Teaming up for financial success

Last month, we talked about site assessments and how you can use them to add value to your products or services. Let's continue with the next step in brownfield revitalization. A site's environmental flaws are only part of the equation that defines its potential. Focusing on a site's problems can be as misleading as fixating on Shaquille O'Neal's free throws. Within the context of his overall game, this flaw is meaningless. Within the context of a well-located property, an environmental problem can be equally insignificant. Three million dollars is a lot to clean up a site whose post-remediation value is $4 million. It is not a lot of money to clean up a site whose post-remediation value is $17 million.

Environmental problems and the cost to cure them must be evaluated in relation to a site's economic upside.

Why brownfield teams?
A multidisciplinary team can identify the economic opportunities available at a brownfield site. Members of this team can also uncover the money needed to pay for remediation.

You need experts to identify a site's economic potential. These experts can be drawn from in-house talent.
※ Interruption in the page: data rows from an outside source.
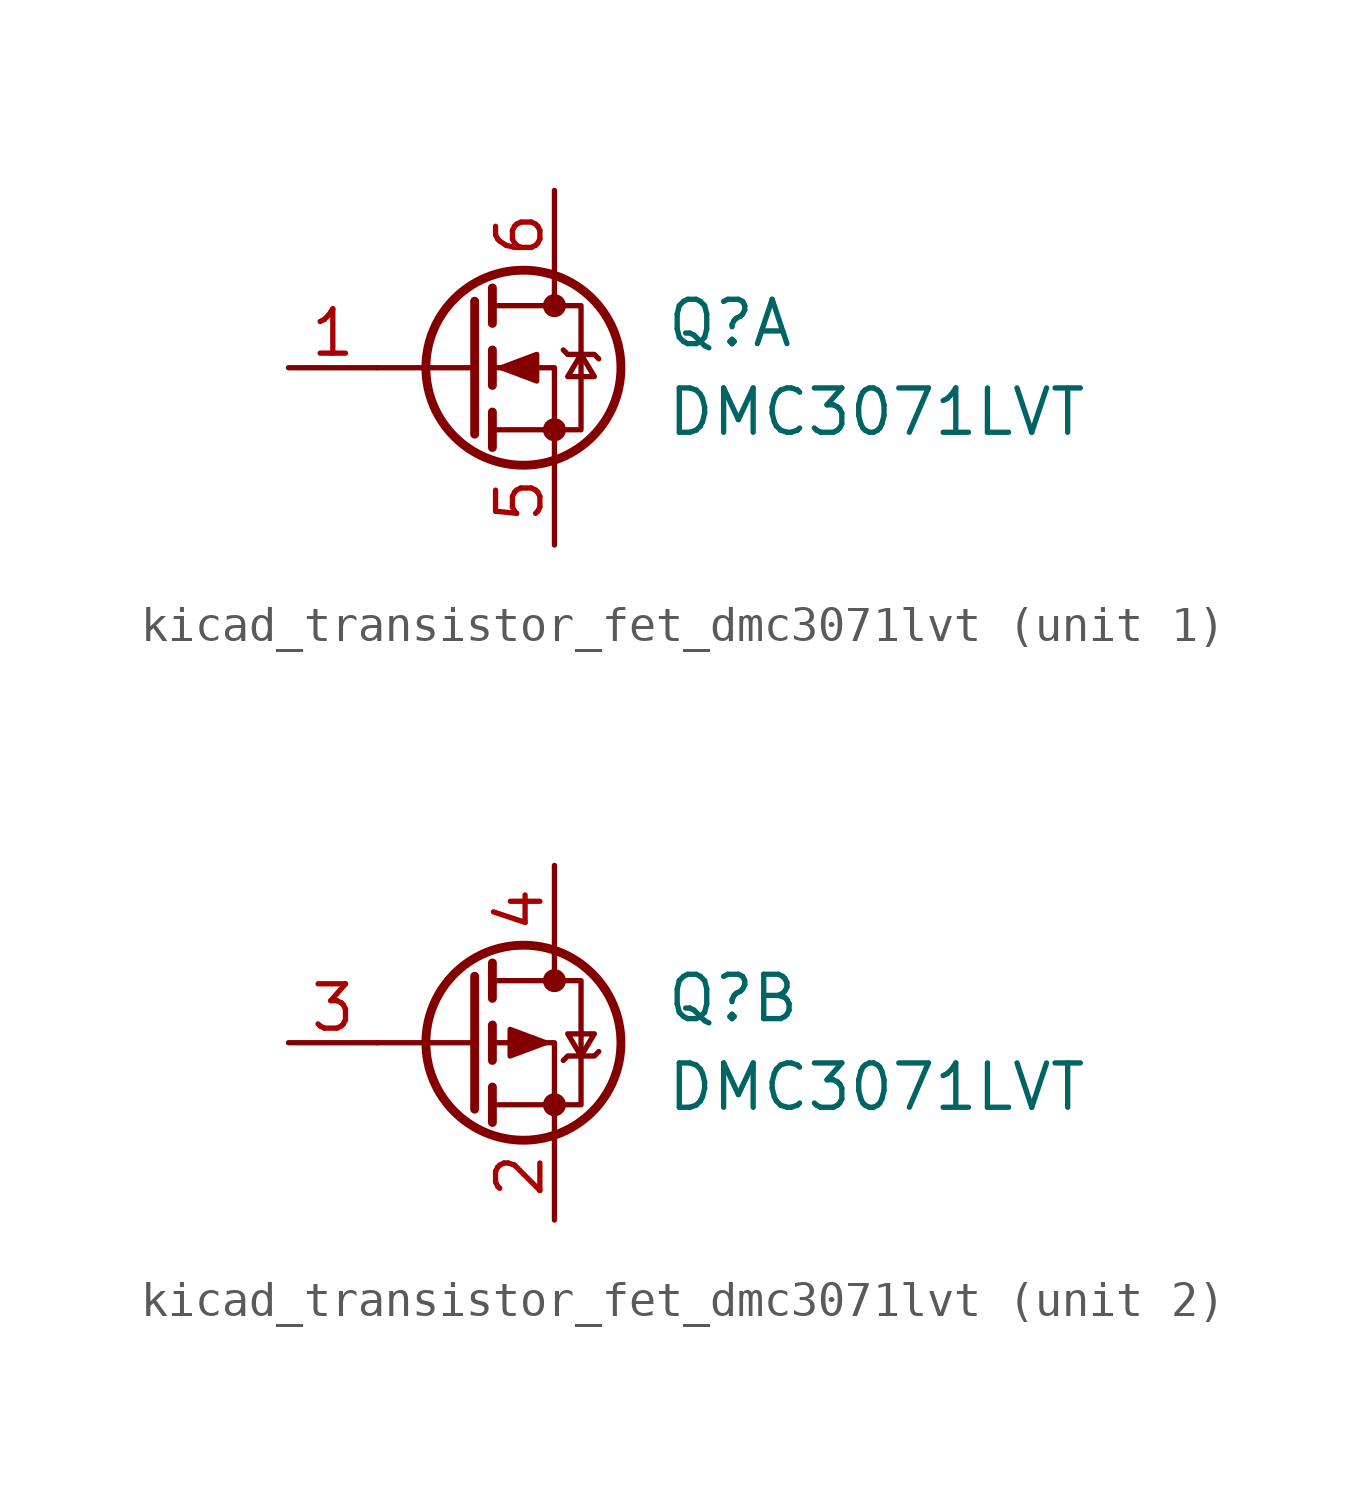
<source format=kicad_sym>
(kicad_symbol_lib
  (version 20220914)
  (generator kicad_symbol_editor)
  (symbol "kicad_transistor_fet_dmc3071lvt"
    (pin_names hide)
    (property "Reference" "Q"
      (at 3.175 1.27 0)
      (effects (font (size 1.27 1.27)) (justify left)))
    (property "Value" "DMC3071LVT"
      (at 3.175 -1.27 0)
      (effects (font (size 1.27 1.27)) (justify left)))
    (symbol "kicad_transistor_fet_dmc3071lvt_0_1"
      (circle (center -0.889 0) (radius 2.794) (stroke (width 0.254) (type default)) (fill (type none)))
      (circle (center 0 -1.778) (radius 0.254) (stroke (width 0) (type default)) (fill (type outline)))
      (polyline (pts (xy -2.286 0) (xy -5.08 0)) (stroke (width 0) (type default)) (fill (type none)))
      (polyline (pts (xy -2.286 1.905) (xy -2.286 -1.905)) (stroke (width 0.254) (type default)) (fill (type none)))
      (polyline (pts (xy -1.778 -1.27) (xy -1.778 -2.286)) (stroke (width 0.254) (type default)) (fill (type none)))
      (polyline (pts (xy -1.778 0.508) (xy -1.778 -0.508)) (stroke (width 0.254) (type default)) (fill (type none)))
      (polyline (pts (xy -1.778 2.286) (xy -1.778 1.27)) (stroke (width 0.254) (type default)) (fill (type none)))
      (polyline (pts (xy 0 2.54) (xy 0 1.778)) (stroke (width 0) (type default)) (fill (type none)))
      (polyline (pts (xy 0 -2.54) (xy 0 0) (xy -1.778 0)) (stroke (width 0) (type default)) (fill (type none)))
      (polyline (pts (xy -1.778 -1.778) (xy 0.762 -1.778) (xy 0.762 1.778) (xy -1.778 1.778)) (stroke (width 0) (type default)) (fill (type none)))
      (circle (center 0 1.778) (radius 0.254) (stroke (width 0) (type default)) (fill (type outline))))
    (symbol "kicad_transistor_fet_dmc3071lvt_1_1"
      (polyline (pts (xy -1.524 0) (xy -0.508 0.381) (xy -0.508 -0.381) (xy -1.524 0)) (stroke (width 0) (type default)) (fill (type outline)))
      (polyline (pts (xy 0.254 0.508) (xy 0.381 0.381) (xy 1.143 0.381) (xy 1.27 0.254)) (stroke (width 0) (type default)) (fill (type none)))
      (polyline (pts (xy 0.762 0.381) (xy 0.381 -0.254) (xy 1.143 -0.254) (xy 0.762 0.381)) (stroke (width 0) (type default)) (fill (type none)))
      (pin passive line (at -7.62 0 0) (length 2.54) (name "G" (effects (font (size 1.27 1.27)))) (number "1" (effects (font (size 1.27 1.27)))))
      (pin passive line (at 0 -5.08 90) (length 2.54) (name "S" (effects (font (size 1.27 1.27)))) (number "5" (effects (font (size 1.27 1.27)))))
      (pin passive line (at 0 5.08 270) (length 2.54) (name "D" (effects (font (size 1.27 1.27)))) (number "6" (effects (font (size 1.27 1.27))))))
    (symbol "kicad_transistor_fet_dmc3071lvt_2_1"
      (polyline (pts (xy -0.254 0) (xy -1.27 0.381) (xy -1.27 -0.381) (xy -0.254 0)) (stroke (width 0) (type default)) (fill (type outline)))
      (polyline (pts (xy 0.254 -0.508) (xy 0.381 -0.381) (xy 1.143 -0.381) (xy 1.27 -0.254)) (stroke (width 0) (type default)) (fill (type none)))
      (polyline (pts (xy 0.762 -0.381) (xy 0.381 0.254) (xy 1.143 0.254) (xy 0.762 -0.381)) (stroke (width 0) (type default)) (fill (type none)))
      (pin passive line (at 0 -5.08 90) (length 2.54) (name "S" (effects (font (size 1.27 1.27)))) (number "2" (effects (font (size 1.27 1.27)))))
      (pin passive line (at -7.62 0 0) (length 2.54) (name "G" (effects (font (size 1.27 1.27)))) (number "3" (effects (font (size 1.27 1.27)))))
      (pin passive line (at 0 5.08 270) (length 2.54) (name "D" (effects (font (size 1.27 1.27)))) (number "4" (effects (font (size 1.27 1.27))))))))
</source>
Or, the appropriate specialists can be secured through virtual partnerships - partnerships that are formed for specific projects and then disbanded.

For example, a land use expert can determine the highest and best use of a property. Different uses for the property can imply:

1. Different cleanup standards;
2. Different amounts of time to get the project completed; and
3. A different market value for the property once it has been revitalized. One type of reuse may be profitable, while another may not.

It is your responsibility to uncover the money needed to pay for your product or service. You can do this with the help of a team.

A firm should be brought on board to identify sources of financing, and to ensure that every effort is made to lower the developer's cost of money. Your services, and in fact the entire revitalization, should be funded through a process known as layered financing, meaning financing from different sources.

Many of these sources carry lower rates of interest than other sources. Some carry no interest. The lower the overall rate of interest, the more attractive remediation becomes. The more attractive remediation becomes, the more likely you are to be hired. It is much easier for a project to support interest payments on $2 million if the blended interest rate is 4 percent, than if it is 9 percent.

Developers leverage their projects: Acquisition and revitalization costs are primarily paid for with borrowed money. The lower the cost of carrying this debt, the more profitable the development. The gap between interest payments and revenue must be as wide as possible. This helps compensate brownfield developers for the complexity and risks inherent in these properties.

People and news
There are many sources of funding that can reduce the overall interest rate on a development. Revitalization becomes more likely as carrying costs fall.

For example, each casino in New Jersey is required to contribute 1 1/4 percent of gross revenue to the Casino Redevelopment Authority (CRA). The New Jersey Performing Arts Center (NJPAC) is a successful brownfield development that received a contribution of $5 million from N.J. casinos. According to Yvonne Doggett, the CRA's deputy director, the authority participated in the financing of NJPAC because Newark was in the midst of a revitalization, and this development was critical to the process. Every year, the CRA donates about $40 million to capital investment in urban areas across New Jersey.

Even if your project does not qualify for funds, contributions from this and other organizations might go toward revitalizing sites in the immediate vicinity of your project. This can provide the momentum needed to put the area on the road to recovery, and your site on the fast track.

Lessons learned
  • It isn't enough to identify the problems at a site. The financial upside must be examined.
  • The economic potential of a brownfield can be evaluated by a multidisciplinary team. The team must be assembled at the inception of a project.
  • The right team can make a revitalization possible by adding enormous value to the final project. This value comes in many shapes, including financing that lowers the cost of money to the developer. This reduces the cost of your services, without lowering the price.